STAGE REVIEW: The Nutcracker/Birmingham Royal Ballet at the Hippodrome Theatre Birmingham.

SIR Peter Wright sat in his royal box, the regal birthday boy fondly gazing as his life-defining great creation once again unfolded across the Hippodrome stage.

Here was Zeus on his very own Mount Olympus, looking down as the mere mortals of his corps de ballet followed the master’s guiding hand, this man who had taken the music of Pyotr Tchaikovsky and guaranteed its immortality.

This was such a special night. Sir Peter was celebrating his 90th birthday and there was perhaps no greater gift for the great choreographer than to be the guest of honour on the first night of The Nutcracker’s run at the Birmingham Hippodrome.

Mind you, there were quite a few folds on the wrapping around this particular present, and that’s why we had to wait until well into the second half before Momoko Hirata’s Sugar Plum Fairy joined Joseph Caley’s Prince and performed a blistering pas de deux, one that had the master beaming with satisfaction.

Earlier, we had experienced the exquisite torment of anticipation in the knowledge that something wonderful was about to explode across the stage.
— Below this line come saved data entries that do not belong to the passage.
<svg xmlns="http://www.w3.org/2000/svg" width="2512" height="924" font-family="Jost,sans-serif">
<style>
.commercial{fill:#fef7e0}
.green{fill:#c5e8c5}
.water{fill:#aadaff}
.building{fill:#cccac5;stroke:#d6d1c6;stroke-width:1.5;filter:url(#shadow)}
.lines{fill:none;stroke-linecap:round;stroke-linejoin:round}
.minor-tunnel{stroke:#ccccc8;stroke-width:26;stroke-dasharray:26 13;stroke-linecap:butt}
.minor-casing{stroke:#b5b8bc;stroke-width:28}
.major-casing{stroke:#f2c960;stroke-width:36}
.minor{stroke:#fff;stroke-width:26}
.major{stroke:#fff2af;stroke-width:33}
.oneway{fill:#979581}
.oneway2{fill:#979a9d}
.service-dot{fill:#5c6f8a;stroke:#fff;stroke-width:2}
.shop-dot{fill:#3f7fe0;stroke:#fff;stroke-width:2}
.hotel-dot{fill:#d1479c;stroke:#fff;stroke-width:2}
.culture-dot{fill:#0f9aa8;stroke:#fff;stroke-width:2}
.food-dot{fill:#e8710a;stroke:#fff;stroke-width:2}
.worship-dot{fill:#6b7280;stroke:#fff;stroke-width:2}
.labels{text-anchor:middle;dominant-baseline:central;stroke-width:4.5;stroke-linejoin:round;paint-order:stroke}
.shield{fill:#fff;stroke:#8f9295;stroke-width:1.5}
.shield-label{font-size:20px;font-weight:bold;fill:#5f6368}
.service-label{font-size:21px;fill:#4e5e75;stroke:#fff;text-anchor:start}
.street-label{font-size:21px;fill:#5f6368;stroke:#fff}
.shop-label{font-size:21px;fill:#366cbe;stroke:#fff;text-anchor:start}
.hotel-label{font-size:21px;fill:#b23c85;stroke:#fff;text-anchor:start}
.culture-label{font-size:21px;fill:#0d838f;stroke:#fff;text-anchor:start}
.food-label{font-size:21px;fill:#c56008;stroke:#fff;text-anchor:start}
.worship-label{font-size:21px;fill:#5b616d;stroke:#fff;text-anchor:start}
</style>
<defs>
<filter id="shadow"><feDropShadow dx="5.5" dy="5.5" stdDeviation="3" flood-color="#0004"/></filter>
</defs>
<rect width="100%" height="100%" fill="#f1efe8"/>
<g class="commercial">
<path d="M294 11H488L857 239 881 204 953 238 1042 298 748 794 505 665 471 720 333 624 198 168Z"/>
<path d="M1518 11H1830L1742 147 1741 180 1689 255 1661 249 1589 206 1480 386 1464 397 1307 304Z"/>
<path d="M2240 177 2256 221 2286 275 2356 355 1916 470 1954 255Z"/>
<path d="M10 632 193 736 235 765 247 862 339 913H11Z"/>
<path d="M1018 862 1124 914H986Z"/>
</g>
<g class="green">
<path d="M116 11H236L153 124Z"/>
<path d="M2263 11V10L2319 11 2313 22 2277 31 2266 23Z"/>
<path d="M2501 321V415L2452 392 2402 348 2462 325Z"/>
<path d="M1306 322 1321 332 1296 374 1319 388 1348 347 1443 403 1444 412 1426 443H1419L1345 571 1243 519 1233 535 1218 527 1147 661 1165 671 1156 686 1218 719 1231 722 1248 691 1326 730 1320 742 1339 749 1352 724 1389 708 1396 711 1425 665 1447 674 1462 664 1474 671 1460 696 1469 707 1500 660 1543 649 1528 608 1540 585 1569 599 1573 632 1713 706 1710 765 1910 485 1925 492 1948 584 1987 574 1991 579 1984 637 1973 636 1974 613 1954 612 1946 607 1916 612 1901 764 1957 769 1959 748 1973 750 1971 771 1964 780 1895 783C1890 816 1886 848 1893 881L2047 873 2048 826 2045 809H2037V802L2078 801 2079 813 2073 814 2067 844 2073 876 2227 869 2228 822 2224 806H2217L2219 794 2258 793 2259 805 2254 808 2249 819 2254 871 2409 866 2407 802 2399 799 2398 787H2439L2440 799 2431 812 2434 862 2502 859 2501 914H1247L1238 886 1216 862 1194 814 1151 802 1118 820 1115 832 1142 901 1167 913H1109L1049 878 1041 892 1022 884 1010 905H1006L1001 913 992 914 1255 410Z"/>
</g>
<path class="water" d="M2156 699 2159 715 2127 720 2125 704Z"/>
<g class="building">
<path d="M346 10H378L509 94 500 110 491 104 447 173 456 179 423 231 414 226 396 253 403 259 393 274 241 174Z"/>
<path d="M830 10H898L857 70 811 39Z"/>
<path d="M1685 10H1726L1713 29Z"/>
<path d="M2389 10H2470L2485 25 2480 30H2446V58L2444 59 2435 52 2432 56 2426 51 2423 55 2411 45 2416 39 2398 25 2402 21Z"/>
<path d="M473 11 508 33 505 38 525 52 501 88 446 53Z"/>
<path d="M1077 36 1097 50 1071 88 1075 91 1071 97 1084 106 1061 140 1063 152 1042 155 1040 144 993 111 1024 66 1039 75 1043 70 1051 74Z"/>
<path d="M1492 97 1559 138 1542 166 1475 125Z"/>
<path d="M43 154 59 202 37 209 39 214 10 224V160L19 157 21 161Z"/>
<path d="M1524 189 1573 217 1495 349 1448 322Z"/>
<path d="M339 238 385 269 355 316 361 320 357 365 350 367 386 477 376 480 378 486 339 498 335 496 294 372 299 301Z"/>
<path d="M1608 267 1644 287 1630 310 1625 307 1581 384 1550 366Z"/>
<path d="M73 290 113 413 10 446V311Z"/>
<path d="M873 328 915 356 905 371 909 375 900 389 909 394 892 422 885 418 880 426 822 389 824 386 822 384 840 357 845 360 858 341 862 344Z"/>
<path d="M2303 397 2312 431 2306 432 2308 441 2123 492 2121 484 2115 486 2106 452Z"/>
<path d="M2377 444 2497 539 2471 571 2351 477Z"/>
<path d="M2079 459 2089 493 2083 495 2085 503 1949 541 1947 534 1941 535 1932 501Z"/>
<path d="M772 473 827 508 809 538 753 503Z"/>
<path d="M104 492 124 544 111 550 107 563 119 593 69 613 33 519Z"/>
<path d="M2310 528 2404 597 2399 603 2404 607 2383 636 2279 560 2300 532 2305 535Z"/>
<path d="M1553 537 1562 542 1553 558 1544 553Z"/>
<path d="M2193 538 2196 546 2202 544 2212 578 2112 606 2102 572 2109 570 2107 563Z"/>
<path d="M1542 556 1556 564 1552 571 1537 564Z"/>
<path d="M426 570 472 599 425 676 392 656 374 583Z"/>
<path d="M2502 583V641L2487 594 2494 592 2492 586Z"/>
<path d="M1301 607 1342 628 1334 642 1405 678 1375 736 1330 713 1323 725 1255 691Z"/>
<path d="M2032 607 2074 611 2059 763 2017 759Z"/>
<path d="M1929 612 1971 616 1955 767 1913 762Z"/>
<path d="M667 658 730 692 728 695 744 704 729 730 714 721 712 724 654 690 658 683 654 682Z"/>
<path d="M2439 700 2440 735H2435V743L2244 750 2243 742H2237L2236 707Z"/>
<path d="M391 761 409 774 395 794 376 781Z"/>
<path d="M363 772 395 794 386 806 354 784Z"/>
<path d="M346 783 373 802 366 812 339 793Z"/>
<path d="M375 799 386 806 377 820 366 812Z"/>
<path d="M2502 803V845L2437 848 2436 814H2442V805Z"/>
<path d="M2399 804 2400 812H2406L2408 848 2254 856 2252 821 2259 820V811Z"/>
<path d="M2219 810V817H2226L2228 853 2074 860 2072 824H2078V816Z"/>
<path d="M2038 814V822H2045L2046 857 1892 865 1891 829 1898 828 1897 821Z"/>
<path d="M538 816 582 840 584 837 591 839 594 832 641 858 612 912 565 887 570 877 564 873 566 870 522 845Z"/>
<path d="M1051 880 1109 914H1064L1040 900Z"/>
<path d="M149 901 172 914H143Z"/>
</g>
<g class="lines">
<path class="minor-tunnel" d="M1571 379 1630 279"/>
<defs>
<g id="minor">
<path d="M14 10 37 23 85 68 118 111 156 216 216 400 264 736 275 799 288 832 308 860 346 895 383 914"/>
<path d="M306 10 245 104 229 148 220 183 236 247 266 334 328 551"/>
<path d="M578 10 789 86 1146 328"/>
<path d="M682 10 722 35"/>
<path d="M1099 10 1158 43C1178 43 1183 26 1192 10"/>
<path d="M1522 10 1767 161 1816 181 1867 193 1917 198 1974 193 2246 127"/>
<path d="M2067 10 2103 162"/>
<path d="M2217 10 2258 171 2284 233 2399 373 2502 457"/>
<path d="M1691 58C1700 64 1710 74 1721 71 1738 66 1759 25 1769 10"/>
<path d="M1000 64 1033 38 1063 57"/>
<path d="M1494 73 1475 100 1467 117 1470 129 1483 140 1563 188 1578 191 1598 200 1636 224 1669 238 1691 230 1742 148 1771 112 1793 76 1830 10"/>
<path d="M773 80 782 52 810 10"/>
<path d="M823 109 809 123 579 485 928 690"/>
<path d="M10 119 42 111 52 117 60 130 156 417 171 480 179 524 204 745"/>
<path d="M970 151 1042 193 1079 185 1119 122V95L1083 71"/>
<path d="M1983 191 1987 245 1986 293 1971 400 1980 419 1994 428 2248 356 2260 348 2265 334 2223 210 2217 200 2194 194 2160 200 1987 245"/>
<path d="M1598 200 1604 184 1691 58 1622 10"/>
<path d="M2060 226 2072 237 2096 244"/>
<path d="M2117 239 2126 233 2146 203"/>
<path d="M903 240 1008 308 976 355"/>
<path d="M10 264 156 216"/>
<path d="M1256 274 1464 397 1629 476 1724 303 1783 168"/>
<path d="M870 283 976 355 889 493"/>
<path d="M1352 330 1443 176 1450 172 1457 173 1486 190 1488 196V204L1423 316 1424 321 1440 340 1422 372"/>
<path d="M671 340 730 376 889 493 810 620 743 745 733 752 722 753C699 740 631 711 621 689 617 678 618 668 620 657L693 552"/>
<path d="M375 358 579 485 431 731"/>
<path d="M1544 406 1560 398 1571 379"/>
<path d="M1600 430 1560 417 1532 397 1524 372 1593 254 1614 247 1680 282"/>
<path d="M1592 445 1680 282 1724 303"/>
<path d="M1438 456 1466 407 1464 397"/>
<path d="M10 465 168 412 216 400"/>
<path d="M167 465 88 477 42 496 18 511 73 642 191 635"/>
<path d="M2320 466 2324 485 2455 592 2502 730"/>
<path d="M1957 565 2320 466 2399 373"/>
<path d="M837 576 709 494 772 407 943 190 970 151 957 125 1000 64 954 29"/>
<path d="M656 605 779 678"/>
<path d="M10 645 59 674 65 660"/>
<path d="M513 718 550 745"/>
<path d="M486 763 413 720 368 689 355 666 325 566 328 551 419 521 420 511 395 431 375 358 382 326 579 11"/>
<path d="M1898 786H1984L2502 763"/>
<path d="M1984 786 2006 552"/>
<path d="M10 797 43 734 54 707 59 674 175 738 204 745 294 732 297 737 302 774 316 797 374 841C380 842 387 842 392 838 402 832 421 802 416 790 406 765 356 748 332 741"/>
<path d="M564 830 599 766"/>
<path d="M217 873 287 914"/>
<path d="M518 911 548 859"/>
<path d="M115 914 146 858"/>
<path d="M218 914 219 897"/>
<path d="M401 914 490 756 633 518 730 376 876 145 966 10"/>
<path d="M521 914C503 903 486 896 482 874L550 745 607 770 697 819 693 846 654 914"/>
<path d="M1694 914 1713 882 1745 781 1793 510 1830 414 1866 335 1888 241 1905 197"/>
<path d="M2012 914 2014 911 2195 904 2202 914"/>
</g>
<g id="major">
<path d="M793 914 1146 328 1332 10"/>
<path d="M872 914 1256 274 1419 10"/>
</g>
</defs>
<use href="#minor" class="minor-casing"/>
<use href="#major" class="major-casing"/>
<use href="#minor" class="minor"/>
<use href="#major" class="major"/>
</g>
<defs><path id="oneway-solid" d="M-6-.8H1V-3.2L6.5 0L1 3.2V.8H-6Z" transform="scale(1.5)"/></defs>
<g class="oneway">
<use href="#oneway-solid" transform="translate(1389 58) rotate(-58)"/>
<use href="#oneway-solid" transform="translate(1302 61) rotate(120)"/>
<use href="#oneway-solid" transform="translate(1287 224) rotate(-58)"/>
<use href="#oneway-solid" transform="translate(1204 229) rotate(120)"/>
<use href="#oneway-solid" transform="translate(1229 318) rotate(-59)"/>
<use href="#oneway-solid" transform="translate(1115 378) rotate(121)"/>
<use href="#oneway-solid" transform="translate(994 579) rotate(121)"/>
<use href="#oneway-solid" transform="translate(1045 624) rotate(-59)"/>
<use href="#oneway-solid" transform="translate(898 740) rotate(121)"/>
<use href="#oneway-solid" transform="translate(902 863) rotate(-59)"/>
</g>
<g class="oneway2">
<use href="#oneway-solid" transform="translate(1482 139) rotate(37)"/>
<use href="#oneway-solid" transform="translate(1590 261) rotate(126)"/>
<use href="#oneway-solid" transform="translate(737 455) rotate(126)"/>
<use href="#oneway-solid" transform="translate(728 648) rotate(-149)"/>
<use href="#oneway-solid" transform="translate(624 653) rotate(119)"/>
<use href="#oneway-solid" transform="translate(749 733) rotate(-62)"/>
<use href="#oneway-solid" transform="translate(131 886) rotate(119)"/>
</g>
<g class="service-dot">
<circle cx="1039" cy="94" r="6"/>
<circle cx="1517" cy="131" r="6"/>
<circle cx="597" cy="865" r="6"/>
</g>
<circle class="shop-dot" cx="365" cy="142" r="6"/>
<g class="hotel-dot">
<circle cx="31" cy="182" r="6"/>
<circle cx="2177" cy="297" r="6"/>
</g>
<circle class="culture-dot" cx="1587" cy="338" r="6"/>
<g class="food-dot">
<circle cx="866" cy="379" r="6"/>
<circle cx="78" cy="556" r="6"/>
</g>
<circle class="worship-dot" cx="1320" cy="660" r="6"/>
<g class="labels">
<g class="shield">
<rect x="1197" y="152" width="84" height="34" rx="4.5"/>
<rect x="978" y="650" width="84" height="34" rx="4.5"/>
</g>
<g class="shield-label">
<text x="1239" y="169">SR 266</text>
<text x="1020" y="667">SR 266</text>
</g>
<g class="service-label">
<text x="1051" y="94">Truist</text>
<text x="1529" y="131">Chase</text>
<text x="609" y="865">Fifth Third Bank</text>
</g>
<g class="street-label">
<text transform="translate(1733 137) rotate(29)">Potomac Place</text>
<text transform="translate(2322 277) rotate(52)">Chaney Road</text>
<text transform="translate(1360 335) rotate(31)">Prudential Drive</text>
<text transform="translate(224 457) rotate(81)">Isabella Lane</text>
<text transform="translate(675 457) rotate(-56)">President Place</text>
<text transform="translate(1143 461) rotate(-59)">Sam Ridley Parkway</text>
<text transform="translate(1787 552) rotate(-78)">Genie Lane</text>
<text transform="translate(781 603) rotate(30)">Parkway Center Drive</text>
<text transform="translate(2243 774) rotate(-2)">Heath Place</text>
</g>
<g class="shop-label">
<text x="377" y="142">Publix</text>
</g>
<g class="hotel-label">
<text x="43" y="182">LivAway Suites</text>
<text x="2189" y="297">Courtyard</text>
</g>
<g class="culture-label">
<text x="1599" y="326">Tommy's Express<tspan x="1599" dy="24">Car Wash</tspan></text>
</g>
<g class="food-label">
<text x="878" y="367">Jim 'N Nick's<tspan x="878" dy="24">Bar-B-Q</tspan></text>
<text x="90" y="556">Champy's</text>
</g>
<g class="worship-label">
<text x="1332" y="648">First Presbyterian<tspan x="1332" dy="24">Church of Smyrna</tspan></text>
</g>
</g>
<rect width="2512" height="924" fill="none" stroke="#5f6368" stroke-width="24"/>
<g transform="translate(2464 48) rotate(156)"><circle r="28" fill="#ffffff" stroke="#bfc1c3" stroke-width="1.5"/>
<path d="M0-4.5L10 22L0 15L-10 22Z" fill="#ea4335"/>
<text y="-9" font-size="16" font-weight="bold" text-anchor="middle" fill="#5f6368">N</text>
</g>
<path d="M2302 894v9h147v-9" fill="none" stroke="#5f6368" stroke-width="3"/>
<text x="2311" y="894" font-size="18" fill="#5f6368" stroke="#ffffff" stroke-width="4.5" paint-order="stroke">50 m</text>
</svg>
And we most certainly were not disappointed.

Hirata and Caley are living, moving art forms, portraits in perfection that slowly but surely reveal myriad inner depths. Hirata’s beautifully clipped, precise style is perfectly matched by Caley’s sweeping statements of balletic intent, truly a marriage made in a Nutcracker heaven.

Meanwhile, Karla Doorbar is surely the most elfin Clara imaginable. She’s perfect for this classic story that first drew breath as a folk tale told around firesides in the depths of those icy European winters of long ago.

Doorbar brings a virginal innocence to the role, her sense of wonderment never waning for a single moment as she embarks on her fantastic journeys to fabulous lands and their even more fantastical inhabitants.

Elsewhere, Jonathan Payn does his usual fine job as the magician Drosselmeyer, a strange mix of fairground trickster and downright dodgy bloke who should most certainly never be let loose on the streets with a wand.

His various shenanigans are supremely complemented by Tzu-Chao Chou’s gloriously hyperactive Jack-in-the-Box, whose uniquely designed trousers ensure that he always has a spring in his step.

Nevertheless, there are many more treats in this Christmas cracker of a show, one in particular being Celine Gittens’ Arabian Dance, a sinuous and sensuous reptilian routine that elicited gasps of amazement from a Hippodrome audience that expects and always gets the best.

No wonder then that when the Midlands’ grand master of ballet joined the cast onstage, the house rose as one to pay homage. For this was a truly magnificent night, a brief period when time seemed to stand still and alchemy hung like incense in the air.

The Nutcracker runs at Birmingham's Hippodrome until Tuesday, December 13.